# Beretta M9A3 100 round review



## Shipwreck (Jan 26, 2006)




----------



## Goldwing (Nov 5, 2014)

I have watched that video previously. Talented shooter with a quality gun!

GW


----------



## Shipwreck (Jan 26, 2006)

Yes.

I previously owned a second M9A3, but I still have my 1st one. It was from the 1 batch they made at the MD factory before they moved to TN and had all the recent issues. I love that gun - my favorite Beretta.

The gun almost shoots itself


----------



## Goldwing (Nov 5, 2014)

Shipwreck said:


> Yes.
> 
> I previously owned a second M9A3, but I still have my 1st one. It was from the 1 batch they made at the MD factory before they moved to TN and had all the recent issues. I love that gun - my favorite Beretta.
> 
> The gun almost shoots itself


I might make room for one like that. I'm not too sure that there isn't some overlap with my other 9s, but I am sure that none of mine have the "Cool factor" that Berretta has.

GW


----------



## Shipwreck (Jan 26, 2006)




----------



## ferntree (Apr 20, 2020)

recent issues? Something I should be worried about before I collect mine?


----------



## Shipwreck (Jan 26, 2006)

ferntree said:


> recent issues? Something I should be worried about before I collect mine?


The TN plant has had some problems - apparently they hired all new staff, and there has been a learning curve and humidity issues they had to adjust to. There was a Beretta rep who used to participate on another forum, and he told us a little about what was going on.
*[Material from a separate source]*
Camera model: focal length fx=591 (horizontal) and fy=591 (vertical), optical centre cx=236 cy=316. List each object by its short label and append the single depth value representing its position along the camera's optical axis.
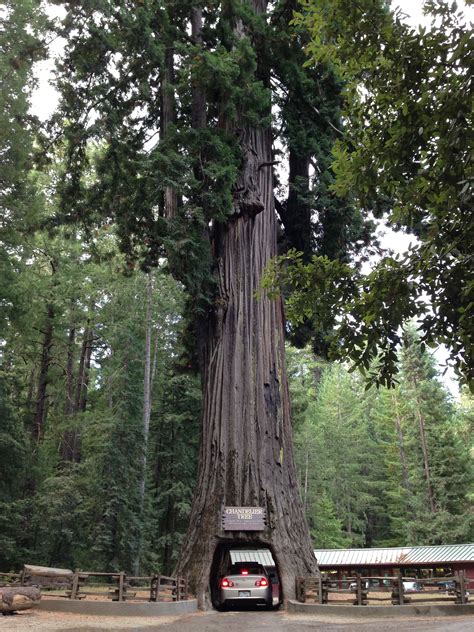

To my knowledge, all the M9A3s are made in Italy now. Apparently the TN plant had quality control issues for a little while. So, if you get one now, it will be made in Italy, and you should not have a problem.


----------



## ferntree (Apr 20, 2020)

Thanks - will check when I can pick it up!


----------



## ferntree (Apr 20, 2020)

Dealer just confirmed, that like fine women and great pasta, their stock is confirmed as Italian.
Thanks for the help. Much appreciated. 
Just ordered Wilson Combat grips and fluted steel guide rod, because, why not?


----------